:: Record extracts ::
:::

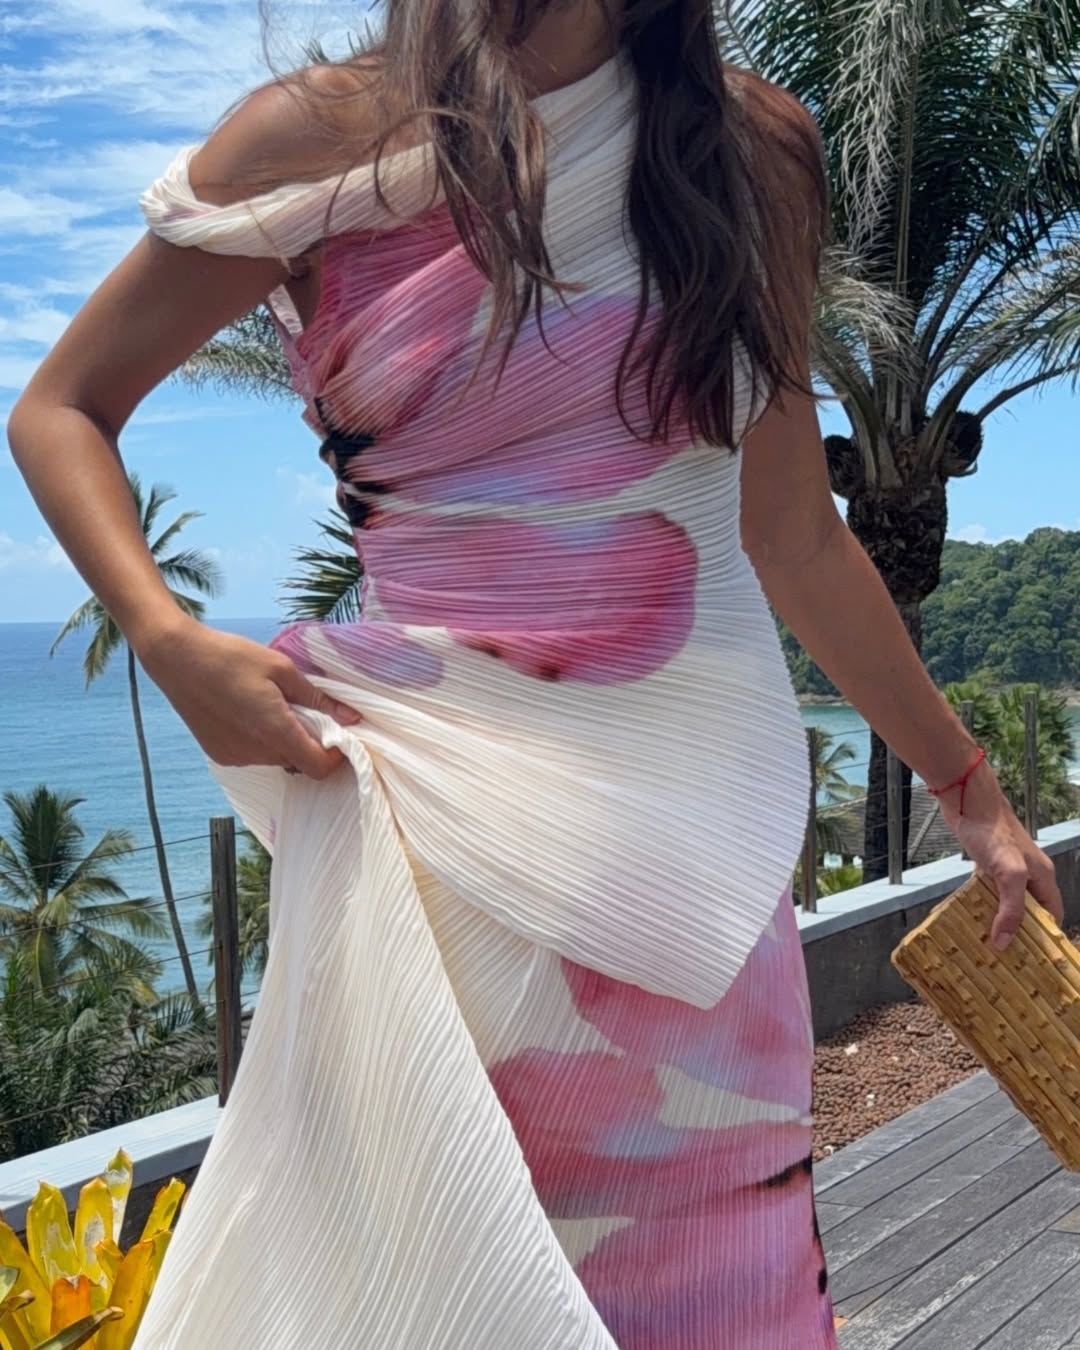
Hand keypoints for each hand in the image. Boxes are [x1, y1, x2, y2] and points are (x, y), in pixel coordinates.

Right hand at [136, 614, 360, 779]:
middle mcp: (254, 752)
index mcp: (274, 731)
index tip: (340, 734)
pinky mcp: (219, 754)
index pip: (318, 768)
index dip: (336, 756)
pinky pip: (254, 755)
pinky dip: (262, 741)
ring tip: (272, 705)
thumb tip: (351, 718)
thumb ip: (317, 698)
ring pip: (276, 759)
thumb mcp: (281, 668)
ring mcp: (234, 757)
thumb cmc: (229, 656)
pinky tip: (250, 712)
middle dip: (310, 742)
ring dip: (285, 740)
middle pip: (298, 762)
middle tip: (306, 709)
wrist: (176, 657)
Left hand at [939, 762, 1063, 949]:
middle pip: (1030, 910)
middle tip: (1004, 955)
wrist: (967, 801)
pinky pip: (988, 889)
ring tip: (985, 941)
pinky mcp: (987, 862)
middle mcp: (1029, 873)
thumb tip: (1005, 941)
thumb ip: (1011, 907)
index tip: (1033, 958)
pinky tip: (969, 915)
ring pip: (1007, 900)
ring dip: (998, 918)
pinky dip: (981, 902)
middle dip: (1020, 931)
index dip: (1046, 936)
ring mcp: (1007, 867)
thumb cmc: (992, 832)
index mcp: (1043, 877)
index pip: (1052, 915)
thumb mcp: (1008, 873)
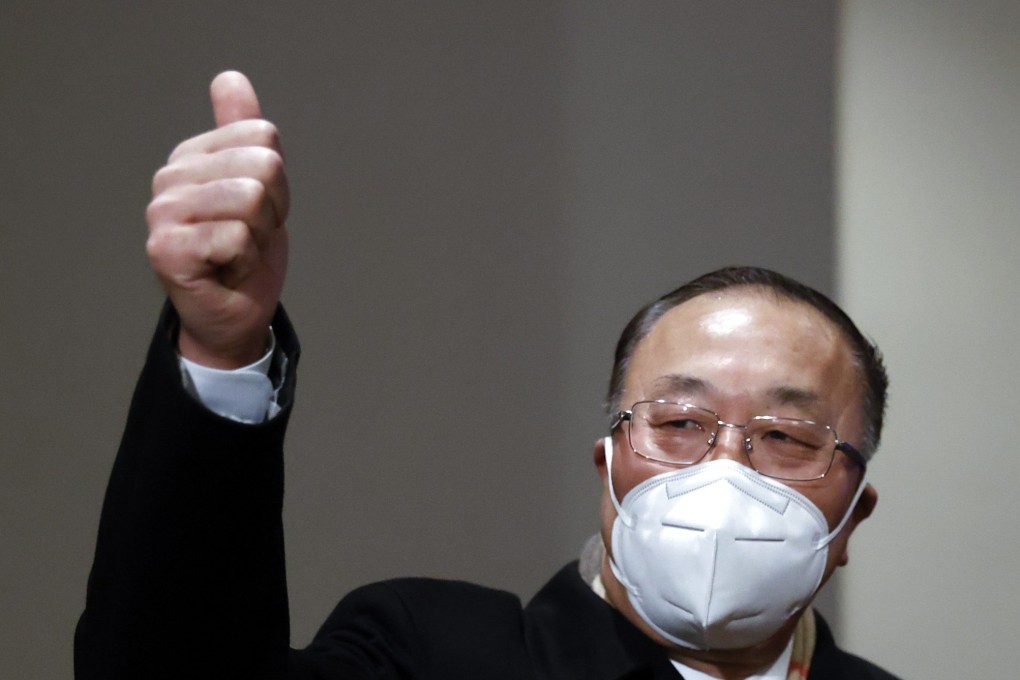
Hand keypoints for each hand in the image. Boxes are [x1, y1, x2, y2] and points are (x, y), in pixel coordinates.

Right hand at [146, 71, 288, 367]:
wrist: (234, 315)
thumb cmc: (246, 254)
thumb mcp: (258, 185)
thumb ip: (242, 132)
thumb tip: (229, 77)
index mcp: (192, 156)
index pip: (263, 136)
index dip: (279, 181)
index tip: (259, 212)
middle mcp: (169, 178)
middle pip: (263, 165)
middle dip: (273, 210)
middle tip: (250, 237)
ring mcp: (163, 213)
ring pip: (252, 199)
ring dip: (260, 237)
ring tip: (239, 253)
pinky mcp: (166, 249)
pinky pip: (236, 237)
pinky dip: (245, 261)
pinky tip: (226, 271)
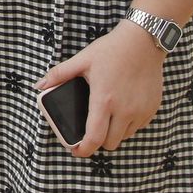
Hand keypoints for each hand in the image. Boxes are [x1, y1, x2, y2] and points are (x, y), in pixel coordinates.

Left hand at [37, 21, 165, 156]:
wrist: (143, 42)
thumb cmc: (111, 50)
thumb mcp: (82, 59)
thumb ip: (59, 74)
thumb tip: (40, 85)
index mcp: (104, 100)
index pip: (94, 137)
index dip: (84, 149)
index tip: (75, 150)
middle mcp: (124, 110)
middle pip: (110, 143)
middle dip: (98, 141)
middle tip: (91, 130)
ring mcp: (140, 111)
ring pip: (125, 136)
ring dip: (114, 133)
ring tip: (106, 118)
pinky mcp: (152, 109)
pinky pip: (138, 126)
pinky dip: (129, 124)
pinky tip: (122, 110)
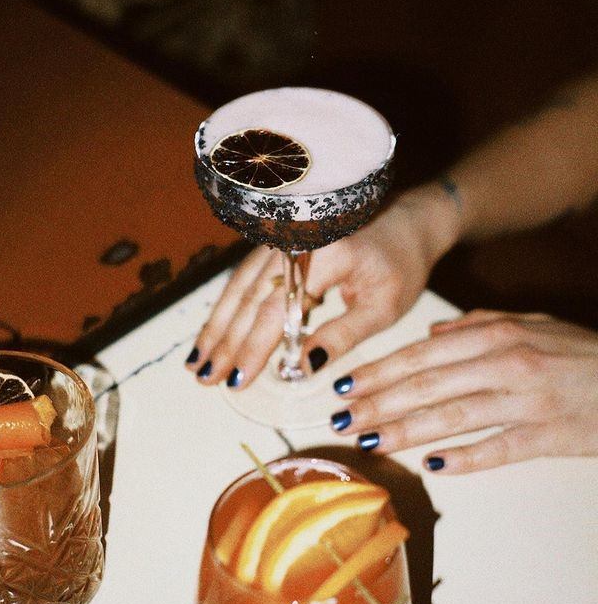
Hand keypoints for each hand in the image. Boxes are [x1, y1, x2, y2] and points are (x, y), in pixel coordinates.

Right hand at [185, 185, 458, 387]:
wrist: (406, 223)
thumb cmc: (401, 266)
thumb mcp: (383, 308)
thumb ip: (342, 336)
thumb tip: (302, 368)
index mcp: (325, 255)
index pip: (279, 309)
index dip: (254, 347)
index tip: (237, 380)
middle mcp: (295, 243)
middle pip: (250, 298)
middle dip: (225, 342)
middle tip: (204, 378)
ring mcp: (282, 242)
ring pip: (239, 289)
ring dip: (217, 327)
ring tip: (197, 362)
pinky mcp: (278, 248)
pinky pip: (245, 281)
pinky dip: (228, 310)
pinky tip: (215, 333)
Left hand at [331, 309, 597, 472]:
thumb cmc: (576, 351)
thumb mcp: (528, 324)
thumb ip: (475, 325)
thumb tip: (431, 335)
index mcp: (493, 335)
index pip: (419, 355)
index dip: (377, 372)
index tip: (343, 386)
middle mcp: (504, 363)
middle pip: (426, 386)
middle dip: (377, 403)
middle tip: (340, 420)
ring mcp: (526, 400)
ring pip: (453, 416)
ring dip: (405, 431)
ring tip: (369, 442)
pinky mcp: (549, 435)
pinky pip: (499, 449)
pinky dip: (465, 457)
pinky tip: (433, 464)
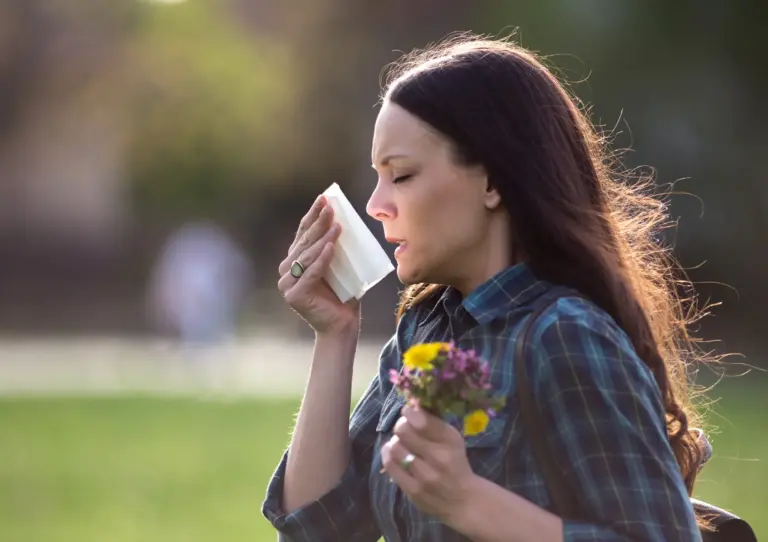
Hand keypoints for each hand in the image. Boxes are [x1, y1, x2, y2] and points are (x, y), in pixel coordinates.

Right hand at [278, 195, 359, 334]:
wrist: (342, 326)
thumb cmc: (343, 296)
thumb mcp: (340, 266)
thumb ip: (335, 249)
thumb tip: (343, 221)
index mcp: (294, 261)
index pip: (303, 234)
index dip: (313, 215)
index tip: (324, 198)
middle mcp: (286, 271)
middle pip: (304, 242)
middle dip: (318, 222)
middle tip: (330, 206)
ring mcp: (287, 284)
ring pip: (307, 256)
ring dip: (322, 238)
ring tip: (336, 226)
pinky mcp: (294, 296)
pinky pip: (311, 272)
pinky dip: (321, 259)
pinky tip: (330, 246)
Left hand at [381, 404, 475, 522]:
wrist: (462, 500)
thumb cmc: (455, 462)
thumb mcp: (453, 439)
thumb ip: (433, 422)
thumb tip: (411, 404)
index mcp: (451, 441)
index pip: (421, 420)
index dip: (409, 412)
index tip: (409, 411)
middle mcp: (439, 458)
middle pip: (404, 431)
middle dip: (401, 425)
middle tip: (404, 427)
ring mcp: (425, 476)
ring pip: (395, 447)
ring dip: (395, 440)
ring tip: (401, 442)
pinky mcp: (413, 491)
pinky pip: (391, 465)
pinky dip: (388, 453)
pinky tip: (393, 451)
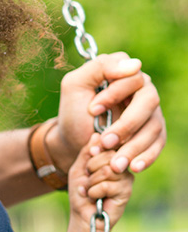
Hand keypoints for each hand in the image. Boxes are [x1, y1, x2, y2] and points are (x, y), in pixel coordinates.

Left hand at [51, 51, 164, 173]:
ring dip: (134, 145)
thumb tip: (135, 64)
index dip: (113, 94)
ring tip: (114, 163)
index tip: (91, 110)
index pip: (132, 77)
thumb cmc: (73, 111)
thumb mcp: (74, 85)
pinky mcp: (154, 133)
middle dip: (127, 124)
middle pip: (149, 100)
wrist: (72, 142)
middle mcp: (142, 90)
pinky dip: (147, 156)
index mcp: (124, 74)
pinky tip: (133, 167)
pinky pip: (158, 143)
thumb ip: (98, 67)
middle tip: (105, 141)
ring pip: (154, 125)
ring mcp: (151, 112)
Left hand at [65, 134, 132, 231]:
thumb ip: (87, 152)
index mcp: (111, 158)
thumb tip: (97, 134)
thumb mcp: (79, 168)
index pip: (106, 144)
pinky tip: (95, 198)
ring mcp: (126, 178)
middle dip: (90, 169)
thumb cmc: (80, 192)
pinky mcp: (126, 191)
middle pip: (107, 156)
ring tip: (90, 190)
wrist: (83, 216)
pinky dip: (93, 192)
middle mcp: (121, 165)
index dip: (93, 153)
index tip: (87, 166)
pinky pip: (107, 185)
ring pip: (107, 170)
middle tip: (88, 181)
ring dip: (91, 182)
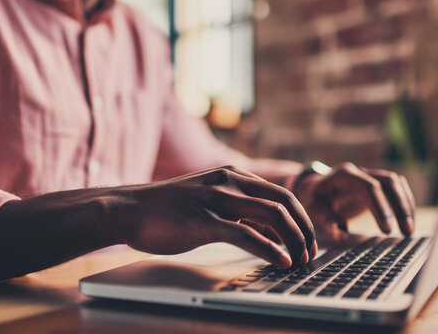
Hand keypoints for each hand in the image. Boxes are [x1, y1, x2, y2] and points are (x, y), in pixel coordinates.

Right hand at [104, 166, 315, 267]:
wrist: (126, 208)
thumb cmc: (166, 208)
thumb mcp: (207, 196)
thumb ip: (235, 206)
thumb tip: (266, 230)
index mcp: (231, 174)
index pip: (281, 193)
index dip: (301, 218)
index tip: (307, 239)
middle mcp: (228, 181)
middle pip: (285, 202)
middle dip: (305, 230)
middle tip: (311, 253)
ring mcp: (216, 200)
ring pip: (272, 216)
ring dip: (294, 241)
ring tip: (300, 261)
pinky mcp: (203, 222)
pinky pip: (246, 235)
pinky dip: (270, 250)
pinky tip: (281, 262)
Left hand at [293, 162, 415, 241]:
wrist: (314, 188)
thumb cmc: (313, 200)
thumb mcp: (313, 210)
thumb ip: (326, 220)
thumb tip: (342, 234)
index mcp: (345, 175)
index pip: (369, 187)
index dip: (381, 207)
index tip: (387, 230)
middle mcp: (360, 172)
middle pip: (389, 182)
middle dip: (400, 206)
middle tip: (406, 232)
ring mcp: (370, 175)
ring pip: (396, 183)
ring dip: (406, 205)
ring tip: (409, 230)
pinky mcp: (377, 183)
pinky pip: (397, 188)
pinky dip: (405, 202)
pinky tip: (408, 221)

:::

:: Work to complete ::
Count the lines above that contain "Right" and reply with the figure alone.

:: Response to this task ::
5